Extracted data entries
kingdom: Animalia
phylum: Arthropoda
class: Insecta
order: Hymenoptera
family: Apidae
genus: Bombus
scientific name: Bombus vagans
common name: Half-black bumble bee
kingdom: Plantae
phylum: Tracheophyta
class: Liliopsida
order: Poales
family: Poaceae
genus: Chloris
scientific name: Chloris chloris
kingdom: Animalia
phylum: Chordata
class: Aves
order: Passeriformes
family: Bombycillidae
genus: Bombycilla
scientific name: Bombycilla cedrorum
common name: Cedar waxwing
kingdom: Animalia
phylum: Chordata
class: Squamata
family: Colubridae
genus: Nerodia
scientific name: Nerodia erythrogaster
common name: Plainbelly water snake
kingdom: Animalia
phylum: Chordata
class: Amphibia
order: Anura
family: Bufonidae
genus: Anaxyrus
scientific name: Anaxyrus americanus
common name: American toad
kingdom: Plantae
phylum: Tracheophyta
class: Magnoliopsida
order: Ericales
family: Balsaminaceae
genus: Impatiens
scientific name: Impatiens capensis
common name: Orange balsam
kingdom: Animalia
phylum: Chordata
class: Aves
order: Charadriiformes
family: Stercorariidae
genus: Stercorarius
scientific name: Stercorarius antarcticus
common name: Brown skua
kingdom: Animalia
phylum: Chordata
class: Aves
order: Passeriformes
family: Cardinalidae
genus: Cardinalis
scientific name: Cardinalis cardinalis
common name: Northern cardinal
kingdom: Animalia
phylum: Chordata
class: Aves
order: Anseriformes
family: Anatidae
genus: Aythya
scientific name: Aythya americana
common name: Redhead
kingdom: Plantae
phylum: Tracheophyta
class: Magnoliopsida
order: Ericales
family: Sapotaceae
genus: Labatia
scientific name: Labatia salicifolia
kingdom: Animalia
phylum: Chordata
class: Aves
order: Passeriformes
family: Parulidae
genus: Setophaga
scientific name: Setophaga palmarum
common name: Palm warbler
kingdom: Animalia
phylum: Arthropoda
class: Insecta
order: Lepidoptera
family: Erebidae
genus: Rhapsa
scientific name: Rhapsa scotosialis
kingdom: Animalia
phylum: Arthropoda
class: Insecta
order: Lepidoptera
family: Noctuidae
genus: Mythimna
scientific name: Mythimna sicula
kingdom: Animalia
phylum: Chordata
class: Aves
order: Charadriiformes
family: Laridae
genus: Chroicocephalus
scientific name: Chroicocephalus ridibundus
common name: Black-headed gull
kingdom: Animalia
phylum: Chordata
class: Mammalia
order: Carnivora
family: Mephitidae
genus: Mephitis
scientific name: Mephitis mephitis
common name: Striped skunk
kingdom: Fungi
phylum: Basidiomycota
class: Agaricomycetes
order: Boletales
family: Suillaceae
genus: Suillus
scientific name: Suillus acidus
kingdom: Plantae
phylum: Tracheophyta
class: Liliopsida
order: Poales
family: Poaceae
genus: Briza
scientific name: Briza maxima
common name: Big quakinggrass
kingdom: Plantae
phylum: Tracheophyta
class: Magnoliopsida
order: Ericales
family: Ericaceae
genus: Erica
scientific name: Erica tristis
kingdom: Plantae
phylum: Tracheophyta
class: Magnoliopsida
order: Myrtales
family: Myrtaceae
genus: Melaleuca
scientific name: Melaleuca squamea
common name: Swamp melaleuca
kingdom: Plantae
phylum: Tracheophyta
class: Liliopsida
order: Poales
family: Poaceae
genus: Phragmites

Task details =>
Put every line of the records above into a JSON list of strings, one string per line, and leave out any blank lines.

Exercise response =>
[
  "kingdom: Animalia",
  "phylum: Arthropoda",
  "class: Insecta",
  "order: Hymenoptera",
  "family: Apidae",
  "genus: Bombus",
  "scientific name: Bombus vagans",
  "common name: Half-black bumble bee",
  "kingdom: Plantae",
  "phylum: Tracheophyta",
  "class: Liliopsida",
  "order: Poales",
  "family: Poaceae",
  "genus: Chloris",
  "scientific name: Chloris chloris",
  "kingdom: Animalia",
  "phylum: Chordata",
  "class: Aves",
  "order: Passeriformes",
  "family: Bombycillidae",
  "genus: Bombycilla",
  "scientific name: Bombycilla cedrorum",
  "common name: Cedar waxwing",
  "kingdom: Animalia",
  "phylum: Chordata",
  "class: Squamata",
  "family: Colubridae",
  "genus: Nerodia",
  "scientific name: Nerodia erythrogaster",
  "common name: Plainbelly water snake",
  "kingdom: Animalia",
  "phylum: Chordata",
  "class: Amphibia",
  "order: Anura",
  "family: Bufonidae",
  "genus: Anaxyrus",
  "scientific name: Anaxyrus americanus",
  "common name: American toad",
  "kingdom: Plantae",
  "phylum: Tracheophyta",
  "class: Magnoliopsida",
  "order: Ericales",
  "family: Balsaminaceae",
  "genus: Impatiens",
  "scientific name: Impatiens capensis",
  "common name: Orange balsam",
  "kingdom: Animalia",
  "phylum: Chordata",
  "class: Aves",
  "order: Charadriiformes",
  "family: Stercorariidae",
  "genus: Stercorarius",
  "scientific name: Stercorarius antarcticus",
  "common name: Brown skua",
  "kingdom: Animalia",
  "phylum: Chordata",
  "class: Aves",
  "order: Passeriformes",
  "family: Cardinalidae",
  "genus: Cardinalis",
  "scientific name: Cardinalis cardinalis",
  "common name: Northern cardinal",
  "kingdom: Animalia",
  "phylum: Chordata",
  "class: Aves",
  "order: Anseriformes",
  "family: Anatidae",
  "genus: Aythya",
  "scientific name: Aythya americana",
  "common name: Redhead",
  "kingdom: Plantae",
  "phylum: Tracheophyta",
  "class: Magnoliopsida",
  "order: Ericales",
  "family: Sapotaceae",
  "genus: Labatia",
  "scientific name: Labatia salicifolia",
  "kingdom: Animalia",
  "phylum: Chordata",
  "class: Aves",
  "order: Passeriformes",
  "family: Parulidae",
  "genus: Setophaga",
  "scientific name: Setophaga palmarum",
  "common name: Palm warbler",
  "kingdom: Animalia",
  "phylum: Arthropoda",
  "class: Insecta",
  "order: Lepidoptera",
  "family: Erebidae",
  "genus: Rhapsa",
  "scientific name: Rhapsa scotosialis",
  "kingdom: Animalia",
  "phylum: Arthropoda",
  "class: Insecta",
  "order: Lepidoptera",
  "family: Noctuidae",
  "genus: Mythimna",
  "scientific name: Mythimna sicula",
  "kingdom: Animalia",
  "phylum: Chordata",
  "class: Aves",
  "order: Charadriiformes",
  "family: Laridae",
  "genus: Chroicocephalus",
  "scientific name: Chroicocephalus ridibundus",
  "common name: Black-headed gull",
  "kingdom: Animalia",
  "phylum: Chordata",
  "class: Mammalia",
  "order: Carnivora",
  "family: Mephitidae",
  "genus: Mephitis",
  "scientific name: Mephitis mephitis",
  "common name: Striped skunk",
  "kingdom: Fungi",
  "phylum: Basidiomycota",
  "class: Agaricomycetes",
  "order: Boletales",
  "family: Suillaceae",
  "genus: Suillus",
  "scientific name: Suillus acidus",
  "kingdom: Plantae",
  "phylum: Tracheophyta",
  "class: Liliopsida",
  "order: Poales",
  "family: Poaceae",
  "genus: Briza",
  "scientific name: Briza maxima",
  "common name: Big quakinggrass",
  "kingdom: Plantae",
  "phylum: Tracheophyta",
  "class: Magnoliopsida",
  "order: Ericales",
  "family: Ericaceae",
  "genus: Erica",
  "scientific name: Erica tristis",
  "kingdom: Plantae",
  "phylum: Tracheophyta",
  "class: Magnoliopsida",
  "order: Myrtales",
  "family: Myrtaceae",
  "genus: Melaleuca",
  "scientific name: Melaleuca squamea",
  "common name: Swamp melaleuca",
  "kingdom: Plantae",
  "phylum: Tracheophyta",
  "class: Liliopsida",
  "order: Poales",
  "family: Poaceae",
  "genus: Phragmites"
]